Saved data entries:
☆ ☆ ☆ ☆ ☆

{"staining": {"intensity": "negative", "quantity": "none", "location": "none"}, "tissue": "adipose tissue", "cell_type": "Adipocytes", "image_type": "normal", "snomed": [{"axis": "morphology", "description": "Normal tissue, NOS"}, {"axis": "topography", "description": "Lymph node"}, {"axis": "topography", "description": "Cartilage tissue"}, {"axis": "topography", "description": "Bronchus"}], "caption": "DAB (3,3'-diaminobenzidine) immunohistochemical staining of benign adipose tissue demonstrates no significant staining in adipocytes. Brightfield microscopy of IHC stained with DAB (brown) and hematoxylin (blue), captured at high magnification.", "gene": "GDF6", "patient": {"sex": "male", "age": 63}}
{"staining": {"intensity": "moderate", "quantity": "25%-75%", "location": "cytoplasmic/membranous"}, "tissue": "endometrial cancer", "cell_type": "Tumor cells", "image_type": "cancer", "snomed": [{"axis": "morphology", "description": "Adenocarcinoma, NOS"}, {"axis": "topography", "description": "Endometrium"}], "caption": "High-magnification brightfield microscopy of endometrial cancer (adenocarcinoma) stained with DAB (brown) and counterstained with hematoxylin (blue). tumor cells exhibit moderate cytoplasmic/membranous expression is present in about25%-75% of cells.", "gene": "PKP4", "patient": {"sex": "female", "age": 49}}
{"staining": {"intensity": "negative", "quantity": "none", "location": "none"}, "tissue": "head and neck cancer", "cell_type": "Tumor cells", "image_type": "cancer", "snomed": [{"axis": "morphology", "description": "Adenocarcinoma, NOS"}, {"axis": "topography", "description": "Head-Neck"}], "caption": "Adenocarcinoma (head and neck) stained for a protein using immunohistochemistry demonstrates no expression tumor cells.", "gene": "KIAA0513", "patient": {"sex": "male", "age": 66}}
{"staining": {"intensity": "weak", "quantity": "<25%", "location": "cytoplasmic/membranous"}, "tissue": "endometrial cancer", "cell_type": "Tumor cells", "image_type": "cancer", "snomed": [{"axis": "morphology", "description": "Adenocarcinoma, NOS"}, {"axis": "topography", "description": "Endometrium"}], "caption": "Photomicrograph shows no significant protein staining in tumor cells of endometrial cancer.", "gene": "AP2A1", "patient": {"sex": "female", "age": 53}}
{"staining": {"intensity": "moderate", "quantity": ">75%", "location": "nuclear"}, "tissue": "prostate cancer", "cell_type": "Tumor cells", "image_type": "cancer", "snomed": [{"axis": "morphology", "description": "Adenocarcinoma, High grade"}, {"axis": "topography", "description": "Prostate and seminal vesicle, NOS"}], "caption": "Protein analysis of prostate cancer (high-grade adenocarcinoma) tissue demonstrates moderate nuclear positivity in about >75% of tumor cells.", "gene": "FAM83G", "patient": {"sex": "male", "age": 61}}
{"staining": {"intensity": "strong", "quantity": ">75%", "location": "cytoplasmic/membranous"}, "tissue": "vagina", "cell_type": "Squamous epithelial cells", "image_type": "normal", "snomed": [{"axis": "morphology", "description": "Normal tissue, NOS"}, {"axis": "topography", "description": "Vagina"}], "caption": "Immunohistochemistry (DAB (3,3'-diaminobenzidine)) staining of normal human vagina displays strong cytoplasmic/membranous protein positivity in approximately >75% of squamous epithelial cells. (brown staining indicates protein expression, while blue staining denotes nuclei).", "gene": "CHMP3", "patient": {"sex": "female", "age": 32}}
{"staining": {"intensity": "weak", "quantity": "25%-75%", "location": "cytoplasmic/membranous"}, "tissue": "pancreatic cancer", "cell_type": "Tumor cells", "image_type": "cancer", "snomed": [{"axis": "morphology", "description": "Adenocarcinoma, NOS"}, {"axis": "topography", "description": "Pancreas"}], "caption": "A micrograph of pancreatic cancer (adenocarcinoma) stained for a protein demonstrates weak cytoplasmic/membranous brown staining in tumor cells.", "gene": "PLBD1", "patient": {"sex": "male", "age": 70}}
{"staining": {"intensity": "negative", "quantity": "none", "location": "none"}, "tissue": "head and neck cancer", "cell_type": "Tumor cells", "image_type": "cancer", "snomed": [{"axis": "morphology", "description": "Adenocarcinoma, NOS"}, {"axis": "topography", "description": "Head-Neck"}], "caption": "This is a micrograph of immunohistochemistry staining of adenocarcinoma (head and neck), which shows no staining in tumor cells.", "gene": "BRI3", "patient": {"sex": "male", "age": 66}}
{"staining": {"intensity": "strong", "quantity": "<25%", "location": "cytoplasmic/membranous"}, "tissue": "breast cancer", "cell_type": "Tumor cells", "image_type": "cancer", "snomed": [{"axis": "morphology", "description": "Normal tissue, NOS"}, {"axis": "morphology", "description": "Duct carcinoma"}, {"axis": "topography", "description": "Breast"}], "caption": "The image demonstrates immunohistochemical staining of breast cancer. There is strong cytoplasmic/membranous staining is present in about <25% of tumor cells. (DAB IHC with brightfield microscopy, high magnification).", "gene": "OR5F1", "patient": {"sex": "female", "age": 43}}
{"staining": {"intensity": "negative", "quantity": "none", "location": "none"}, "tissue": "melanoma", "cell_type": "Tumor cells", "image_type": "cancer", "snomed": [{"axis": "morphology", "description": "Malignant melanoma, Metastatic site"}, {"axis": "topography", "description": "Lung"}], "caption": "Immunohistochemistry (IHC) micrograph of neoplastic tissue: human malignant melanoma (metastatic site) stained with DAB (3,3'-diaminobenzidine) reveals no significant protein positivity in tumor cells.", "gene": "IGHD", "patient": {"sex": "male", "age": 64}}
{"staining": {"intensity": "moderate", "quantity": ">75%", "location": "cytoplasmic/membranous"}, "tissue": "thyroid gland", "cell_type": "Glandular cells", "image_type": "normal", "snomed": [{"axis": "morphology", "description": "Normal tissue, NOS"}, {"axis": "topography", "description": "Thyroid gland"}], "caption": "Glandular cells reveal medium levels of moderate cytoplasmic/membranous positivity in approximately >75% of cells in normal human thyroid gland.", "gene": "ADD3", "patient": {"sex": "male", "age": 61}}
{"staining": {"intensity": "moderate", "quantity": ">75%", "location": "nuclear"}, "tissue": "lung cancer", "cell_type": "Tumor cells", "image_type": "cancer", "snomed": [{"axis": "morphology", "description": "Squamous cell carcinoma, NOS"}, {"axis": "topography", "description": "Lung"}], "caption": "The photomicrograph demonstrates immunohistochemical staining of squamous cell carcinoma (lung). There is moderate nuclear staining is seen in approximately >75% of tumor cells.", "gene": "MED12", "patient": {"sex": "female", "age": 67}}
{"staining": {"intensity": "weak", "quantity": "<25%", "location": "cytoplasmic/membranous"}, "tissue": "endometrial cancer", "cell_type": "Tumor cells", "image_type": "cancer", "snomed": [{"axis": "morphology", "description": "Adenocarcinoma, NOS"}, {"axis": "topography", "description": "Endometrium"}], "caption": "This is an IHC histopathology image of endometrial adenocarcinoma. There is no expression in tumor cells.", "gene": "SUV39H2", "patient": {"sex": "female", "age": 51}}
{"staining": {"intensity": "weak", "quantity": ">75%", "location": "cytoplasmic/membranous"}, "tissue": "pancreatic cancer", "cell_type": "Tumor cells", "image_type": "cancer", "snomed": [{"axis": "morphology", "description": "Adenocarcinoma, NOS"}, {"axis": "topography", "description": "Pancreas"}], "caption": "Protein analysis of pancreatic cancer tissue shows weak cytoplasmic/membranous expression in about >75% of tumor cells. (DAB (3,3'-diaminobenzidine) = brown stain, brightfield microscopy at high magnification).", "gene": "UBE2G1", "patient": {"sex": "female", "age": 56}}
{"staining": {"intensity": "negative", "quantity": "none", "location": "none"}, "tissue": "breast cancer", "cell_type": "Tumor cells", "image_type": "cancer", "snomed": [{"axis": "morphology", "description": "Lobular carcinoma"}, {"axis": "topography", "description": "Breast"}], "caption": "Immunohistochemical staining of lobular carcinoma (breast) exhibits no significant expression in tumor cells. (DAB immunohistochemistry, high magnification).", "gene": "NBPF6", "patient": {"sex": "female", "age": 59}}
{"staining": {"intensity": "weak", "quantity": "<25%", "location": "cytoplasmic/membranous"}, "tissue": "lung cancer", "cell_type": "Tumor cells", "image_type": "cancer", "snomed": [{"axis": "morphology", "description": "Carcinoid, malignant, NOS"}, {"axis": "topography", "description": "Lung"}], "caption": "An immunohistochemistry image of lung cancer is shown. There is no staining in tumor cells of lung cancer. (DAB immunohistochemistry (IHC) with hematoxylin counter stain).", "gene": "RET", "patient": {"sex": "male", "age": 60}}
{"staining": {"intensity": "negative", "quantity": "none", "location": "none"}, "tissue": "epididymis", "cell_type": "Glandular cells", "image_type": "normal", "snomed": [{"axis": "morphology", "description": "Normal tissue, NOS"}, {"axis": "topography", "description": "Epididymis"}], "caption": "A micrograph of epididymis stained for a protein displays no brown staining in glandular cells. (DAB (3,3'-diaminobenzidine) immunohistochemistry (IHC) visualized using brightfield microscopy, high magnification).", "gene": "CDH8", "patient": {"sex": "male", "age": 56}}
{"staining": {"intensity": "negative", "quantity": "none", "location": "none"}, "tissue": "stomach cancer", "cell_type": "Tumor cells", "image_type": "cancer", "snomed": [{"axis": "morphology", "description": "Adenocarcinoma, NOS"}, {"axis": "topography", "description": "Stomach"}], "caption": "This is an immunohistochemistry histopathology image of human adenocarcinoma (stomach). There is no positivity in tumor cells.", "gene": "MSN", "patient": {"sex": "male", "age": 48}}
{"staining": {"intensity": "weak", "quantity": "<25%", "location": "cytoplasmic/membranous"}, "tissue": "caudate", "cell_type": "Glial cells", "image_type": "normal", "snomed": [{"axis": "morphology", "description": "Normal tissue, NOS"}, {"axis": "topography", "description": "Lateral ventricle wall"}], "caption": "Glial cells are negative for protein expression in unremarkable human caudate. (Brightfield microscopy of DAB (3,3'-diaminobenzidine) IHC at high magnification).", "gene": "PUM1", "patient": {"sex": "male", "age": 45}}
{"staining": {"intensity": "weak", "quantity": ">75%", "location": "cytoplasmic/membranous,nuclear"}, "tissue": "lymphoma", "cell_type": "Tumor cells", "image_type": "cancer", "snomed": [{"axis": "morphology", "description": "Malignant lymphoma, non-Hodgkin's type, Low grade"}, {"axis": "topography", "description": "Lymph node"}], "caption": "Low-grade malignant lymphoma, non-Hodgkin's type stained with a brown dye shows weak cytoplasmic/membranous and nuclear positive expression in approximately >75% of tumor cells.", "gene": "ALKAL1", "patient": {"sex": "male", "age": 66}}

☆ ☆ ☆ ☆ ☆

* [Task to carry out]: Search the entries for the word "neck". Copy every line where it occurs.

* [Result for this exercise]:
{"staining": {"intensity": "negative", "quantity": "none", "location": "none"}, "tissue": "head and neck cancer", "cell_type": "Tumor cells", "image_type": "cancer", "snomed": [{"axis": "morphology", "description": "Adenocarcinoma, NOS"}, {"axis": "topography", "description": "Head-Neck"}], "caption": "Adenocarcinoma (head and neck) stained for a protein using immunohistochemistry demonstrates no expression tumor cells.", "gene": "KIAA0513", "patient": {"sex": "male", "age": 66}}
{"staining": {"intensity": "negative", "quantity": "none", "location": "none"}, "tissue": "head and neck cancer", "cell_type": "Tumor cells", "image_type": "cancer", "snomed": [{"axis": "morphology", "description": "Adenocarcinoma, NOS"}, {"axis": "topography", "description": "Head-Neck"}], "caption": "This is a micrograph of immunohistochemistry staining of adenocarcinoma (head and neck), which shows no staining in tumor cells.", "gene": "BRI3", "patient": {"sex": "male", "age": 66}}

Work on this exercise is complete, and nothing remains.